その関係や位相について、よくわからないが、多くの映画監督が、その履歴のはじめに、ショートフィルムをつくっている。

小説における、長編と短編のような関係性だろうか?
おそらく作家になろうとする人も、短篇からはじめる──のではなかろうか。

ユーチューブを見ていると、なにげなく見たショートフィルムが、とてもよくできていることがある。

わたしはホラーショートフィルムに特化したALTERにチャンネル登録しているが、短いことは、総じて、クオリティが高くなる傾向をもたらしている。

ふつうに考えて、短さが、つくりやすさに直結しているのは間違いないだろう。
だから傑出する可能性も高い。

だが、がんらい映画をつくるのがへたっぴな人が、短くつくったことで、うまく出来た──ってことは、有り得ない。

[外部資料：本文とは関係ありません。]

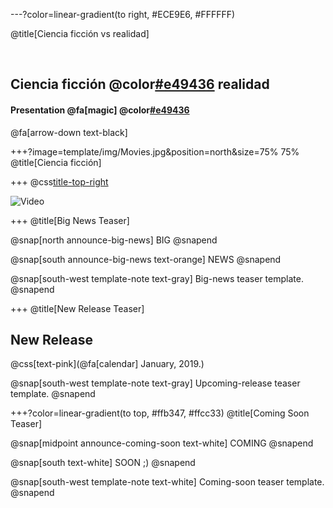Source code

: ---?color=linear-gradient(to right, #ECE9E6, #FFFFFF)

@title[Ciencia ficción vs realidad]

<br>

##  Ciencia ficción @color[#e49436](vs.) realidad
#### Presentation @fa[magic] @color[#e49436](Magic)

@fa[arrow-down text-black]


+++?image=template/img/Movies.jpg&position=north&size=75% 75%
@title[Ciencia ficción]


+++
@css[title-top-right](AV)

![Video](https://www.youtube.com/embed/mkiDkkdGGAQ)

+++
@title[Big News Teaser]

@snap[north announce-big-news]
BIG
@snapend

@snap[south announce-big-news text-orange]
NEWS
@snapend

@snap[south-west template-note text-gray]
Big-news teaser template.
@snapend


+++
@title[New Release Teaser]

## New Release

@css[text-pink](@fa[calendar] January, 2019.)

@snap[south-west template-note text-gray]
Upcoming-release teaser template.
@snapend


+++?color=linear-gradient(to top, #ffb347, #ffcc33)
@title[Coming Soon Teaser]

@snap[midpoint announce-coming-soon text-white]
COMING
@snapend

@snap[south text-white]
SOON ;)
@snapend

@snap[south-west template-note text-white]
Coming-soon teaser template.
@snapend
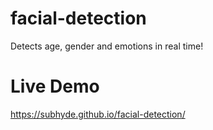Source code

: # facial-detection
Detects age, gender and emotions in real time!


# Live Demo
https://subhyde.github.io/facial-detection/

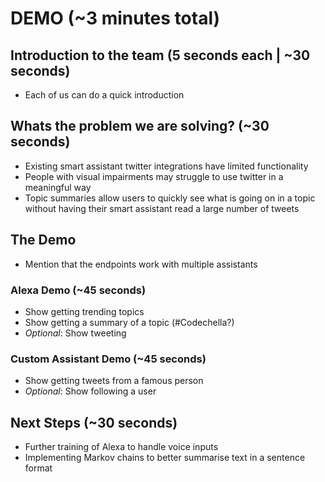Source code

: # DEMO (~3 minutes total)

## Introduction to the team (5 seconds each | ~30 seconds)
- Each of us can do a quick introduction 

## Whats the problem we are solving? (~30 seconds)
- Existing smart assistant twitter integrations have limited functionality
- People with visual impairments may struggle to use twitter in a meaningful way
- Topic summaries allow users to quickly see what is going on in a topic without
  having their smart assistant read a large number of tweets

## The Demo

- Mention that the endpoints work with multiple assistants

### Alexa Demo (~45 seconds)
- Show getting trending topics
- Show getting a summary of a topic (#Codechella?)
- *Optional*: Show tweeting

### Custom Assistant Demo (~45 seconds)
- Show getting tweets from a famous person
- *Optional*: Show following a user

## Next Steps (~30 seconds)
- Further training of Alexa to handle voice inputs
- Implementing Markov chains to better summarise text in a sentence format
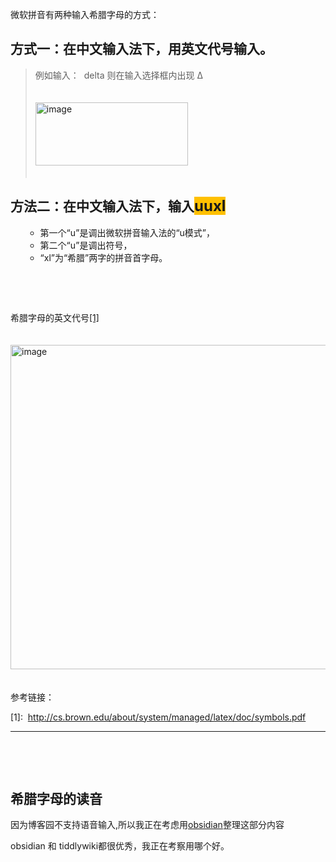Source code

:<p>微软拼音有两种输入希腊字母的方式：</p><h2>方式一：在中文输入法下，用英文代号输入。</h2><blockquote><p>例如输入：&nbsp; delta 则在输入选择框内出现 Δ </p><p><a href="https://img2020.cnblogs.com/blog/601779/202012/601779-20201203102949433-27336141.png"><img width="244" height="101" title="image" style="margin: 20px 0px; display: inline; background-image: none;" alt="image" src="https://img2020.cnblogs.com/blog/601779/202012/601779-20201203102949935-213152217.png" border="0"></a></p></blockquote><h2>方法二：在中文输入法下，输入<font size="5" style="background-color: rgb(255, 192, 0);">uuxl</font></h2><ul><ul><li>第一个“u”是调出微软拼音输入法的“u模式”，</li><li>第二个“u”是调出符号，</li><li>“xl”为“希腊”两字的拼音首字母。</li></ul></ul><p><br></p><p><br></p><p>希腊字母的英文代号<a href="http://cs.brown.edu/about/system/managed/latex/doc/symbols.pdf" target="_blank">[1]</a><sup></sup></p><a href="https://img2020.cnblogs.com/blog/601779/202012/601779-20201203102950356-2044029776.png"><img width="603" height="519" title="image" style="margin: 20px 0px; display: inline; background-image: none;" alt="image" src="https://img2020.cnblogs.com/blog/601779/202012/601779-20201203102950935-383765421.png" border="0"></a><p>参考链接：</p><p>[1]:&nbsp; <a title="http://cs.brown.edu/about/system/managed/latex/doc/symbols.pdf" href="http://cs.brown.edu/about/system/managed/latex/doc/symbols.pdf">http://cs.brown.edu/about/system/managed/latex/doc/symbols.pdf</a></p><hr><p><br></p><p><br></p><h2>希腊字母的读音</h2><p>因为博客园不支持语音输入,所以我正在考虑用<a href="https://obsidian.md/" target="_blank">obsidian</a>整理这部分内容</p><p>obsidian 和 tiddlywiki都很优秀，我正在考察用哪个好。</p>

これが言いたくて論点をズラしたのだから、言わしてもらうが、21世紀の女の子(2019)という、日本の女性若手映画監督による1篇8分15人から成るオムニバス映画があった。

あなたはきっと短いから見られるだろう──と思うにちがいない。
わたしも、短いから見られるだろう──と思って見たのである。

その感想を言うのはやめておくが、映画をつくる能力は長短に関係がない。
能力がなければ8分さえ、長すぎる──のである。

マイフレンチフィルムフェスティバルというものがあるそうだ。
主宰者とか来歴とか、なんにも知らない。
2021年が11回目となっていた。
それにあわせて、動画配信サービスにその出品映画群が降りてきた。

そのなかのひとつに、この短篇映画があった。
さいしょ、幕あいと邦題されたEntracte(2019)というショートフィルムを見た。→よかった。
続けてみたのがこのUn adieu(2019)。やはりよかった。

監督はMathilde Profitという女性。
年齢が解らなかったが2009年にラフェミス脚本部門を卒業した──となっていた。ご存じの方も多いと思うが、フェミスは多くの映画監督はじめ、映画人を輩出してきたフランスの名門特殊学校。簡単に言えば大学だが、もっとずっと専門的で高度なことをする。
写真から推察すると30代くらいの人だった。

Un adieu(別れ)は、Mathilde Profitのはじめての監督作品。

映画は、娘の上京というか上パリのために、車で送りがてら一緒に来た父親とのひとときを描いている。
それだけ。
朴訥で、ギミックもなんにもないのに、さわやかで心にしみた。
なんとも言えない愛があった。
21世紀の女の子たちにも見てもらいたいと思った。

マイフレンチフィルムフェスティバル=MyFFFの出品作はまだあるので、これから見るのが楽しみだ。